I take an abiding pleasure in knowing that Joy Harjo is the poet laureate of the United States. After all, Harjo—a member of the Muscogee (Creek) Nation and the first Native American to be so honored—speaks for an America I recognize: one cognizant of its fraught and difficult history but aspiring toward the possibility of a common, or at least shared, set of identities. “I grow tired of the heartache,” she acknowledges in “The Fight,” “Of every small and large war / Passed from generation / To generation. / But it is not in me to give up.” She is, in other words, the absolute right poet laureate for this disunited nation, a writer who, in the midst of our despair and dislocation, reminds us of “the better angels of our nature,” to borrow a phrase from Abraham Lincoln’s first inaugural address.
“The Fight” is one of 57 poems in An American Sunrise, although to call Harjo’s new book a collection is to miss the point. Rather, the movements are those of a suite, a narrative, in which diffuse elements add up to a larger whole. Harjo achieves this by developing these poems around the Trail of Tears, the forced relocation of her ancestors from Alabama to the territory that would later become Oklahoma. “There were many trails of tears of tribal nations all over North America,” she writes in a brief preface, “of indigenous peoples who were forcibly removed from their homelands by government forces.” The parallels to the present are impossible to ignore.

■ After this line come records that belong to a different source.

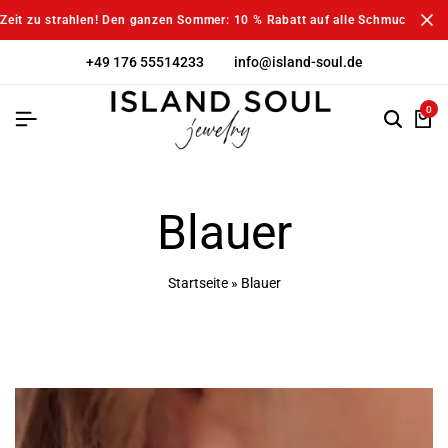
Zeit zu strahlen! Den ganzen Sommer: 10 % Rabatt auf alle Schmuckstück
+49 176 55514233
info@island-soul.de
0
Blauer
Startseite
»
Blauer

Harjo, however, is too smart, and too much of an artist—the two go hand in hand—to render her poetics so didactically; she has more encompassing concerns. Indeed, An American Sunrise spans nearly two centuries, from the poet’s great-grandfather Monahwee, who was relocated in 1836, to Harjo herself. “You can’t begin just anywhere. It’s a wreck,” she opens “How to Write a Poem in a Time of War.” What she’s addressing is context, continuity, a sense of lineage, which is all the more essential when it’s been disrupted, when we have not only to excavate our stories but also to re-create them, to imagine that history back into being.
To facilitate such movements, Harjo incorporates writing by her daughter Rainy Dawn Ortiz and also by Emily Dickinson; she appropriates and adapts historical accounts. She writes ekphrastic poems about the paintings of T.C. Cannon, a Cherokee artist who died in 1978 at age 31. At the same time, she is at her most affecting when she writes out of her heart.
Nowhere does this emerge more vividly than in the long poem “Washing My Mother’s Body,” which begins: “I never got to wash my mother’s body when she died. / I return to take care of her in memory.” There they are, the threads of narrative, of loss and longing and commitment, brought together in a pair of lines. Eventually the poem bleeds, almost unnoticeably, into the untitled piece that follows. It is thrilling, the blurring of these texts.
“I emerged from the story, dripping with the waters of memory,” Harjo tells us. And in that moment, we understand exactly what she means.